Got some electrical done and fabed up the rear deck door. I also cut a hole to install a second pole mount for the front deck right behind the other one. This way he will have an adjustment to move the seat back a little bit

















Sent from my SM-G955U using Tapatalk


----------



## Prowelder (Dec 18, 2017)

My whole family has been extremely sick the past 2 weeks I'm just getting over it and I had a chance to make some progress today. I got floor Foam, floor plate, and the front deck fascia plate installed. I plan on finishing up the electrical by this weekend and hopefully wrapping this whole project up by the end of the 1st week in January


















Sent from my SM-G955U using Tapatalk


----------



## gatorglenn (Dec 18, 2017)

Looking awesome 


Sent from my iPhone using Tapatalk


----------



## Prowelder (Dec 23, 2017)

gatorglenn said:


> Looking awesome
> 
> 
> Sent from my iPhone using Tapatalk


Thanks. I'm really trying to get this think done

Sent from my SM-G955U using Tapatalk


----------



## Bigwrench (Dec 30, 2017)

That’s coming together nicely ! What kind of welder setup are you using ?


----------



## Bob9863 (Dec 31, 2017)

I know the kind of time, effort, expense and most of all frustration that goes into a rebuild like that.
But there's also something about taking something old and on its last legs and giving it a whole new life thats pretty rewarding.
Good work and keep it up.


----------



## Jim (Jan 2, 2018)

Coming along awesome!

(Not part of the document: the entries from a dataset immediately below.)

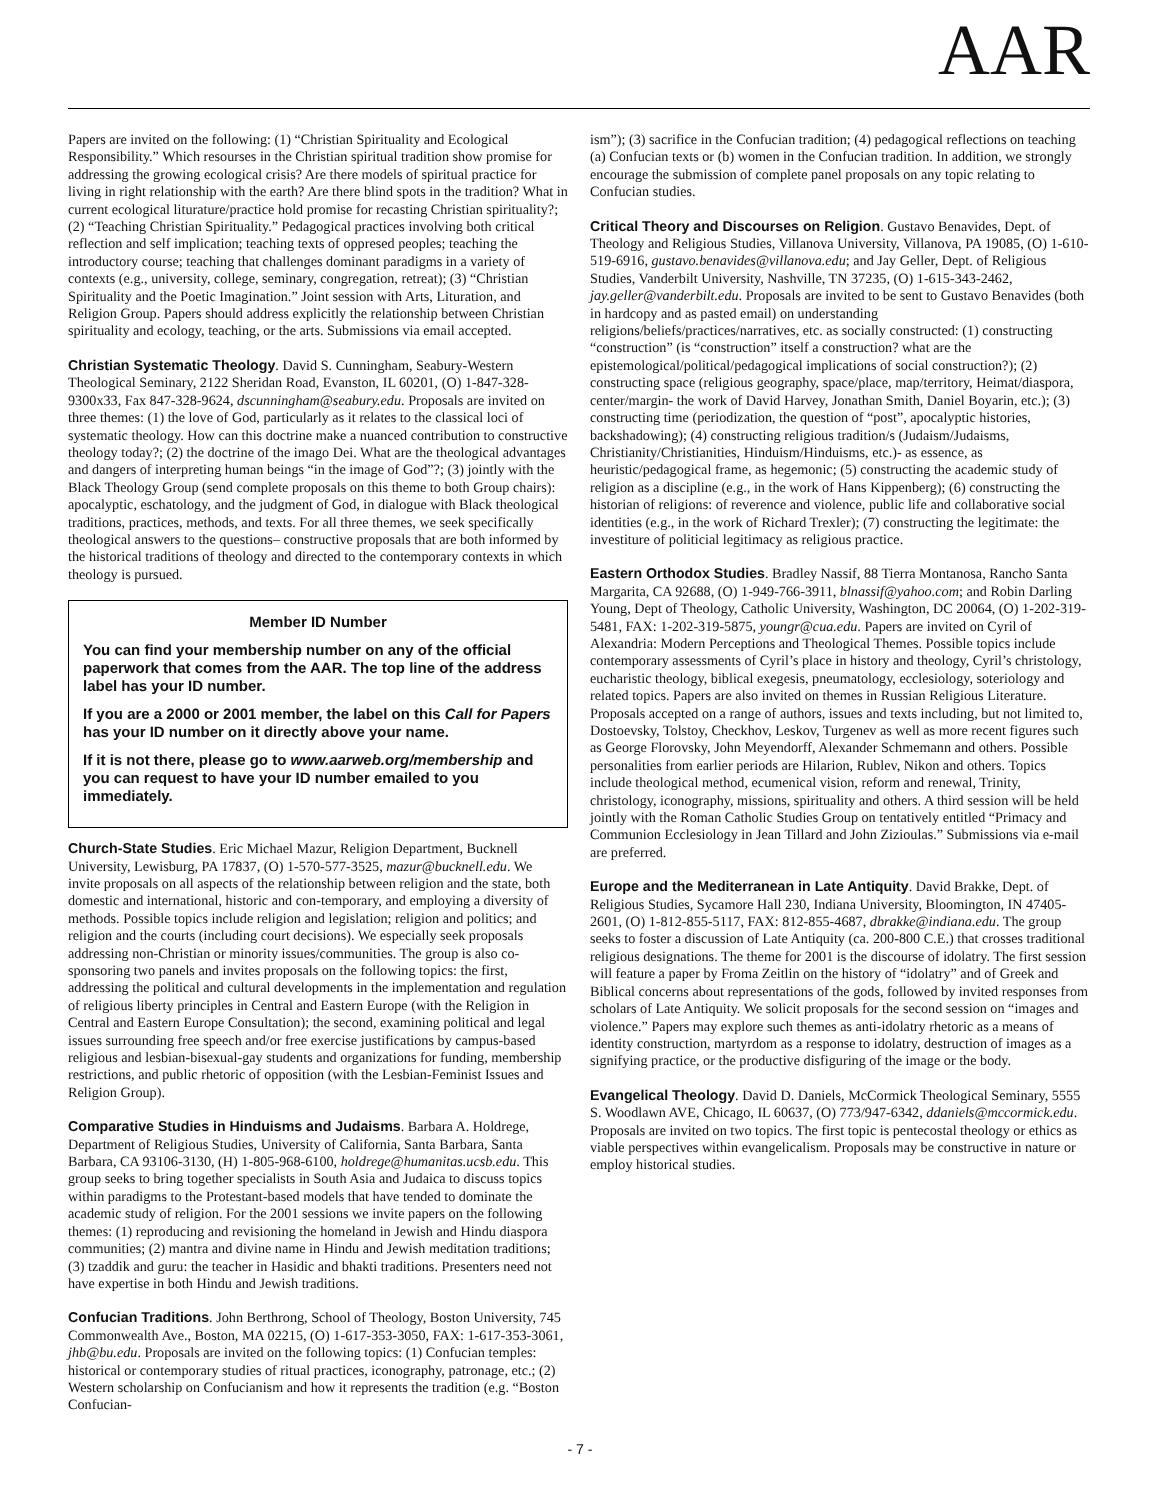AAR
Papers are invited on the following: (1) “Christian Spirituality and Ecological Responsibility.” Which resourses in the Christian spiritual tradition show promise for addressing the growing ecological crisis? Are there models of spiritual practice for living in right relationship with the earth? Are there blind spots in the tradition? What in current ecological liturature/practice hold promise for recasting Christian spirituality?; (2) “Teaching Christian Spirituality.” Pedagogical practices involving both critical reflection and self implication; teaching texts of oppresed peoples; teaching the introductory course; teaching that challenges dominant paradigms in a variety of contexts (e.g., university, college, seminary, congregation, retreat); (3) “Christian Spirituality and the Poetic Imagination.” Joint session with Arts, Lituration, and Religion Group. Papers should address explicitly the relationship between Christian spirituality and ecology, teaching, or the arts. Submissions via email accepted.
Christian Systematic Theology. David S. Cunningham, Seabury-Western Theological Seminary, 2122 Sheridan Road, Evanston, IL 60201, (O) 1-847-328-9300x33, Fax 847-328-9624, dscunningham@seabury.edu. Proposals are invited on three themes: (1) the love of God, particularly as it relates to the classical loci of systematic theology. How can this doctrine make a nuanced contribution to constructive theology today?; (2) the doctrine of the imago Dei. What are the theological advantages and dangers of interpreting human beings “in the image of God”?; (3) jointly with the Black Theology Group (send complete proposals on this theme to both Group chairs): apocalyptic, eschatology, and the judgment of God, in dialogue with Black theological traditions, practices, methods, and texts. For all three themes, we seek specifically theological answers to the questions– constructive proposals that are both informed by the historical traditions of theology and directed to the contemporary contexts in which theology is pursued.
Member ID Number
You can find your membership number on any of the official paperwork that comes from the AAR. The top line of the address label has your ID number.
If you are a 2000 or 2001 member, the label on this Call for Papers has your ID number on it directly above your name.
If it is not there, please go to www.aarweb.org/membership and you can request to have your ID number emailed to you immediately.
Church-State Studies. Eric Michael Mazur, Religion Department, Bucknell University, Lewisburg, PA 17837, (O) 1-570-577-3525, mazur@bucknell.edu. We invite proposals on all aspects of the relationship between religion and the state, both domestic and international, historic and con-temporary, and employing a diversity of methods. Possible topics include religion and legislation; religion and politics; and religion and the courts (including court decisions). We especially seek proposals addressing non-Christian or minority issues/communities. The group is also co-sponsoring two panels and invites proposals on the following topics: the first, addressing the political and cultural developments in the implementation and regulation of religious liberty principles in Central and Eastern Europe (with the Religion in Central and Eastern Europe Consultation); the second, examining political and legal issues surrounding free speech and/or free exercise justifications by campus-based religious and lesbian-bisexual-gay students and organizations for funding, membership restrictions, and public rhetoric of opposition (with the Lesbian-Feminist Issues and Religion Group).
Comparative Studies in Hinduisms and Judaisms. Barbara A. Holdrege, Department of Religious Studies, University of California, Santa Barbara, Santa Barbara, CA 93106-3130, (H) 1-805-968-6100, holdrege@humanitas.ucsb.edu. This group seeks to bring together specialists in South Asia and Judaica to discuss topics within paradigms to the Protestant-based models that have tended to dominate the academic study of religion. For the 2001 sessions we invite papers on the following themes: (1) reproducing and revisioning the homeland in Jewish and Hindu diaspora communities; (2) mantra and divine name in Hindu and Jewish meditation traditions; (3) tzaddik and guru: the teacher in Hasidic and bhakti traditions. Presenters need not have expertise in both Hindu and Jewish traditions.
Confucian Traditions. John Berthrong, School of Theology, Boston University, 745 Commonwealth Ave., Boston, MA 02215, (O) 1-617-353-3050, FAX: 1-617-353-3061, jhb@bu.edu. Proposals are invited on the following topics: (1) Confucian temples: historical or contemporary studies of ritual practices, iconography, patronage, etc.; (2) Western scholarship on Confucianism and how it represents the tradition (e.g. “Boston Confucian-
ism”); (3) sacrifice in the Confucian tradition; (4) pedagogical reflections on teaching (a) Confucian texts or (b) women in the Confucian tradition. In addition, we strongly encourage the submission of complete panel proposals on any topic relating to Confucian studies.
Critical Theory and Discourses on Religion. Gustavo Benavides, Dept. of Theology and Religious Studies, Villanova University, Villanova, PA 19085, (O) 1-610-519-6916, gustavo.benavides@villanova.edu; and Jay Geller, Dept. of Religious Studies, Vanderbilt University, Nashville, TN 37235, (O) 1-615-343-2462, jay.geller@vanderbilt.edu. Proposals are invited to be sent to Gustavo Benavides (both in hardcopy and as pasted email) on understanding religions/beliefs/practices/narratives, etc. as socially constructed: (1) constructing “construction” (is “construction” itself a construction? what are the epistemological/political/pedagogical implications of social construction?); (2) constructing space (religious geography, space/place, map/territory, Heimat/diaspora, center/margin- the work of David Harvey, Jonathan Smith, Daniel Boyarin, etc.); (3) constructing time (periodization, the question of “post”, apocalyptic histories, backshadowing); (4) constructing religious tradition/s (Judaism/Judaisms, Christianity/Christianities, Hinduism/Hinduisms, etc.)- as essence, as heuristic/pedagogical frame, as hegemonic; (5) constructing the academic study of religion as a discipline (e.g., in the work of Hans Kippenberg); (6) constructing the historian of religions: of reverence and violence, public life and collaborative social identities (e.g., in the work of Richard Trexler); (7) constructing the legitimate: the investiture of politicial legitimacy as religious practice.
Eastern Orthodox Studies. Bradley Nassif, 88 Tierra Montanosa, Rancho Santa Margarita, CA 92688, (O) 1-949-766-3911, blnassif@yahoo.com; and Robin Darling Young, Dept of Theology, Catholic University, Washington, DC 20064, (O) 1-202-319-5481, FAX: 1-202-319-5875, youngr@cua.edu. Papers are invited on Cyril of Alexandria: Modern Perceptions and Theological Themes. Possible topics include contemporary assessments of Cyril’s place in history and theology, Cyril’s christology, eucharistic theology, biblical exegesis, pneumatology, ecclesiology, soteriology and related topics. Papers are also invited on themes in Russian Religious Literature. Proposals accepted on a range of authors, issues and texts including, but not limited to, Dostoevsky, Tolstoy, Checkhov, Leskov, Turgenev as well as more recent figures such as George Florovsky, John Meyendorff, Alexander Schmemann and others. Possible personalities from earlier periods are Hilarion, Rublev, Nikon and others. Topics include theological method, ecumenical vision, reform and renewal, Trinity, christology, iconography, missions, spirituality and others. A third session will be held jointly with the Roman Catholic Studies Group on tentatively entitled “Primacy and Communion Ecclesiology in Jean Tillard and John Zizioulas.” Submissions via e-mail are preferred.
Europe and the Mediterranean in Late Antiquity. David Brakke, Dept. of Religious Studies, Sycamore Hall 230, Indiana University, Bloomington, IN 47405-2601, (O) 1-812-855-5117, FAX: 812-855-4687, dbrakke@indiana.edu. The group seeks to foster a discussion of Late Antiquity (ca. 200-800 C.E.) that crosses traditional religious designations. The theme for 2001 is the discourse of idolatry. The first session will feature a paper by Froma Zeitlin on the history of “idolatry” and of Greek and Biblical concerns about representations of the gods, followed by invited responses from scholars of Late Antiquity. We solicit proposals for the second session on “images and violence.” Papers may explore such themes as anti-idolatry rhetoric as a means of identity construction, martyrdom as a response to idolatry, destruction of images as a signifying practice, or the productive disfiguring of the image or the body.
Evangelical Theology. David D. Daniels, McCormick Theological Seminary, 5555 S. Woodlawn AVE, Chicago, IL 60637, (O) 773/947-6342, ddaniels@mccormick.edu. Proposals are invited on two topics. The first topic is pentecostal theology or ethics as viable perspectives within evangelicalism. Proposals may be constructive in nature or employ historical studies.
- 7 -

Let me know If you want me to add it to the master list.

Jim


----------



## Prowelder (Jan 5, 2018)

Jim said:


> Coming along awesome! Let me know If you want me to add it to the master list.
> 
> Jim


Sure. I'm not sure what that means tho?

Sent from my SM-G955U using Tapatalk


----------



## Prowelder (Jan 5, 2018)

Bigwrench said:


> That’s coming together nicely ! What kind of welder setup are you using ?


Miller 185 diversion. Tig welder

Sent from my SM-G955U using Tapatalk


----------



## Prowelder (Jan 5, 2018)

Got some work done on this electrical!














Sent from my SM-G955U using Tapatalk


----------



## Prowelder (Jan 5, 2018)

Almost done with electrical. The back came out nice. I'm definitely going to keep it all clean and tight. Something about neat electrical work that really sets it off.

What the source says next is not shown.